What you need to do: Put every non-blank line of the rows below into a Markdown table with two columns, No. and Line. Number the lines in order starting from 1.

[[ Record excerpts open ]]

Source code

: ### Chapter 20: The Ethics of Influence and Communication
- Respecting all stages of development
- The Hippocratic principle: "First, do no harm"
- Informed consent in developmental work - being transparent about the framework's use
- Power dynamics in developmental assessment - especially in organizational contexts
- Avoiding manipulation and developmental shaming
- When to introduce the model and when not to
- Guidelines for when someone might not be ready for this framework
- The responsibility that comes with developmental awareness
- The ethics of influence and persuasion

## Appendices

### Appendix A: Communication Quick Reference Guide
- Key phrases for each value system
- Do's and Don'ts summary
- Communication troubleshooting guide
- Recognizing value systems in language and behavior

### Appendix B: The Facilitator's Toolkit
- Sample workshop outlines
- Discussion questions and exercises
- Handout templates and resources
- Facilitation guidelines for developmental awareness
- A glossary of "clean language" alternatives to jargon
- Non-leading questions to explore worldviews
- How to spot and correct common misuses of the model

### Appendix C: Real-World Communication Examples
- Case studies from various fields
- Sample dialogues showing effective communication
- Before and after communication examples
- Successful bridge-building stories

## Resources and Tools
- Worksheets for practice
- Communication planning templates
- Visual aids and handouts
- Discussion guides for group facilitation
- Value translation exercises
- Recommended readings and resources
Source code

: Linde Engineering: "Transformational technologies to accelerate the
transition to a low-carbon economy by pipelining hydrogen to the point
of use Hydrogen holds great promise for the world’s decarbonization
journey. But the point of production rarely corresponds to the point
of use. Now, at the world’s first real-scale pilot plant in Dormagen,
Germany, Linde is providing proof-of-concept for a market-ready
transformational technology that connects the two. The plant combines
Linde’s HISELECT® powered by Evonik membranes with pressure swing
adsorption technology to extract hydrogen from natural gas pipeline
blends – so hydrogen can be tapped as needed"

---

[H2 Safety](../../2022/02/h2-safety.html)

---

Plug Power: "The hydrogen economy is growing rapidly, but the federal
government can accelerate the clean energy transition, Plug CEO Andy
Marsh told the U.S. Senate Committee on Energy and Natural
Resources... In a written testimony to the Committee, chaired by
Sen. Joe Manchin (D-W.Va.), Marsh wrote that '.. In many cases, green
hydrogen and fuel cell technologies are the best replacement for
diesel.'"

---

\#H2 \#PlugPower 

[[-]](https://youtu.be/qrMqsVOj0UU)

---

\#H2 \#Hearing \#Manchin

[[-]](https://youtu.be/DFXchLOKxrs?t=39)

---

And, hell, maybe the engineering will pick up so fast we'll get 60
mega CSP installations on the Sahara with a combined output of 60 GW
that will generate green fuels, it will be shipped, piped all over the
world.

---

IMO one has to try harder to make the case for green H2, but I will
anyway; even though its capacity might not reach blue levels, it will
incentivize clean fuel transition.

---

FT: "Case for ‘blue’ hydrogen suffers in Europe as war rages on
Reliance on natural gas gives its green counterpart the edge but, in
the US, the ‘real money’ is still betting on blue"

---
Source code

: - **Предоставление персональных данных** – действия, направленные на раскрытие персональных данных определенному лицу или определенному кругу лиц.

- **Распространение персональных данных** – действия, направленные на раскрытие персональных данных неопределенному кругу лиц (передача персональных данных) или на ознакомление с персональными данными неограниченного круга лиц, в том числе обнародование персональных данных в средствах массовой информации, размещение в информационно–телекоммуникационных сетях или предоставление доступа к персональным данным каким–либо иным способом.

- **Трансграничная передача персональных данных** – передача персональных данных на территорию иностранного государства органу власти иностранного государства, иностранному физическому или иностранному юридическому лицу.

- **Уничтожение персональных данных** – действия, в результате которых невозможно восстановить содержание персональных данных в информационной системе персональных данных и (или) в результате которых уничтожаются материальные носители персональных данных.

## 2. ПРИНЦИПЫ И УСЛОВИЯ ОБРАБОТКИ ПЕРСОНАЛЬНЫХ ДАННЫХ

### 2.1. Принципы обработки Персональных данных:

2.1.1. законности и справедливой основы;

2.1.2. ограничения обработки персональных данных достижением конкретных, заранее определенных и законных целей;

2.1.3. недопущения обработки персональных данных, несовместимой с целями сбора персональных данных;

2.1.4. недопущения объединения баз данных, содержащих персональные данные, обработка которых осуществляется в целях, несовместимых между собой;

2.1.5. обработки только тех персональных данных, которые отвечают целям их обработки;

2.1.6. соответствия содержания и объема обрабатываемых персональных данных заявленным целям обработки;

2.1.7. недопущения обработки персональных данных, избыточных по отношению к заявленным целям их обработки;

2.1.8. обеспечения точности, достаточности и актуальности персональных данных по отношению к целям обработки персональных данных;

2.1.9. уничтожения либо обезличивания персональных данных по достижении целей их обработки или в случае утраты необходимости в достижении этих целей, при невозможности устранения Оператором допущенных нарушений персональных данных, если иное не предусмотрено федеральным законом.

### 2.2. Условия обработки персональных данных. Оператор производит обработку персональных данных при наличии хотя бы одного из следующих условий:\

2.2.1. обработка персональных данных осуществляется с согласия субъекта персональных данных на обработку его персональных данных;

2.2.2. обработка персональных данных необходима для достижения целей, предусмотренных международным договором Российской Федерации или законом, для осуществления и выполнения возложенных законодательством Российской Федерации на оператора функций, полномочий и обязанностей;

[[ Record excerpts closed ]]

Final answer:
| No. | Line |
|---|---|
| 1 | Source code |
| 2 | : ### Chapter 20: The Ethics of Influence and Communication |
| 3 | - Respecting all stages of development |
| 4 | - The Hippocratic principle: "First, do no harm" |
| 5 | - Informed consent in developmental work - being transparent about the framework's use |
| 6 | - Power dynamics in developmental assessment - especially in organizational contexts |
| 7 | - Avoiding manipulation and developmental shaming |
| 8 | - When to introduce the model and when not to |
| 9 | - Guidelines for when someone might not be ready for this framework |
| 10 | - The responsibility that comes with developmental awareness |
| 11 | - The ethics of influence and persuasion |
| 12 | ## Appendices |
| 13 | ### Appendix A: Communication Quick Reference Guide |
| 14 | - Key phrases for each value system |
| 15 | - Do's and Don'ts summary |
| 16 | - Communication troubleshooting guide |
| 17 | - Recognizing value systems in language and behavior |
| 18 | ### Appendix B: The Facilitator's Toolkit |
| 19 | - Sample workshop outlines |
| 20 | - Discussion questions and exercises |
| 21 | - Handout templates and resources |
| 22 | - Facilitation guidelines for developmental awareness |
| 23 | - A glossary of "clean language" alternatives to jargon |
| 24 | - Non-leading questions to explore worldviews |
| 25 | - How to spot and correct common misuses of the model |
| 26 | ### Appendix C: Real-World Communication Examples |
| 27 | - Case studies from various fields |
| 28 | - Sample dialogues showing effective communication |
| 29 | - Before and after communication examples |
| 30 | - Successful bridge-building stories |
| 31 | ## Resources and Tools |
| 32 | - Worksheets for practice |
| 33 | - Communication planning templates |
| 34 | - Visual aids and handouts |
| 35 | - Discussion guides for group facilitation |
| 36 | - Value translation exercises |
| 37 | - Recommended readings and resources |
| 38 | Source code |
| 39 | : Linde Engineering: "Transformational technologies to accelerate the |
| 40 | transition to a low-carbon economy by pipelining hydrogen to the point |
| 41 | of use Hydrogen holds great promise for the world’s decarbonization |
| 42 | journey. But the point of production rarely corresponds to the point |
| 43 | of use. Now, at the world’s first real-scale pilot plant in Dormagen, |
| 44 | Germany, Linde is providing proof-of-concept for a market-ready |
| 45 | transformational technology that connects the two. The plant combines |
| 46 | Linde’s HISELECT® powered by Evonik membranes with pressure swing |
| 47 | adsorption technology to extract hydrogen from natural gas pipeline |
| 48 | blends – so hydrogen can be tapped as needed" |
| 49 | --- |
| 50 | [H2 Safety](../../2022/02/h2-safety.html) |
| 51 | --- |
| 52 | Plug Power: "The hydrogen economy is growing rapidly, but the federal |
| 53 | government can accelerate the clean energy transition, Plug CEO Andy |
| 54 | Marsh told the U.S. Senate Committee on Energy and Natural |
| 55 | Resources... In a written testimony to the Committee, chaired by |
| 56 | Sen. Joe Manchin (D-W.Va.), Marsh wrote that '.. In many cases, green |
| 57 | hydrogen and fuel cell technologies are the best replacement for |
| 58 | diesel.'" |
| 59 | --- |
| 60 | \#H2 \#PlugPower  |
| 61 | [[-]](https://youtu.be/qrMqsVOj0UU) |
| 62 | --- |
| 63 | \#H2 \#Hearing \#Manchin |
| 64 | [[-]](https://youtu.be/DFXchLOKxrs?t=39) |
| 65 | --- |
| 66 | And, hell, maybe the engineering will pick up so fast we'll get 60 |
| 67 | mega CSP installations on the Sahara with a combined output of 60 GW |
| 68 | that will generate green fuels, it will be shipped, piped all over the |
| 69 | world. |
| 70 | --- |
| 71 | IMO one has to try harder to make the case for green H2, but I will |
| 72 | anyway; even though its capacity might not reach blue levels, it will |
| 73 | incentivize clean fuel transition. |
| 74 | --- |
| 75 | FT: "Case for ‘blue’ hydrogen suffers in Europe as war rages on |
| 76 | Reliance on natural gas gives its green counterpart the edge but, in |
| 77 | the US, the ‘real money’ is still betting on blue" |
| 78 | --- |
| 79 | Source code |
| 80 | : - **Предоставление персональных данных** – действия, направленные на раскрытие персональных данных определенному лицу или определенному кругу лиц. |
| 81 | - **Распространение персональных данных** – действия, направленные на раскрытие персональных данных неопределенному кругу лиц (передача персональных данных) или на ознакомление с персональными данными неограниченного круга лиц, в том числе обнародование персональных данных в средствах массовой информации, размещение в информационно–телекоммуникационных сетях или предоставление доступа к персональным данным каким–либо иным способом. |
| 82 | - **Трансграничная передача персональных данных** – передача персональных данных на территорию иностранного государства органу власти иностранного государства, иностранному физическому или иностранному юридическому лицу. |
| 83 | - **Уничтожение персональных данных** – действия, в результате которых невозможно восстановить содержание персональных данных в информационной системе персональных данных и (или) в результате которых уничтожаются материальные носители персональных данных. |
| 84 | ## 2. ПРИНЦИПЫ И УСЛОВИЯ ОБРАБОТКИ ПЕРСОНАЛЬНЫХ ДАННЫХ |
| 85 | ### 2.1. Принципы обработки Персональных данных: |
| 86 | 2.1.1. законности и справедливой основы; |
| 87 | 2.1.2. ограничения обработки персональных данных достижением конкретных, заранее определенных и законных целей; |
| 88 | 2.1.3. недопущения обработки персональных данных, несовместимой с целями сбора персональных данных; |
| 89 | 2.1.4. недопущения объединения баз данных, содержащих персональные данные, обработка которых осуществляется в целях, несовместимых между собой; |
| 90 | 2.1.5. обработки только тех персональных данных, которые отвечают целям их обработки; |
| 91 | 2.1.6. соответствия содержания и объема обрабатываемых персональных данных заявленным целям обработки; |
| 92 | 2.1.7. недопущения обработки персональных данных, избыточных по отношению к заявленным целям их обработки; |
| 93 | 2.1.8. обеспечения точности, достаточности и актуальности персональных данных по отношению к целям обработки персональных данных; |
| 94 | 2.1.9. уничтожения либо обезличивания персональных данных по достижении целей их обработки или в случае утраты необходимости в достижении этих целей, при невозможности устранения Оператором допущенных нарушений персональных данных, если иное не предусмотрено федеральным законом. |
| 95 | ### 2.2. Условия обработки персональных данных. Оператор производит обработку персональных данных при наличии хотя бы одного из следующих условий:\ |
| 96 | 2.2.1. обработка персональных данных осуществляется с согласия субъекта персональных данных на обработку его персональных данных; |
| 97 | 2.2.2. обработка персональных данных необходима для достижения целей, предусмотренных международным договором Российской Федерации или законом, для осуществления и выполнения возложенных законодательством Российской Федерации на оператора функций, полномочий и обязанностей; |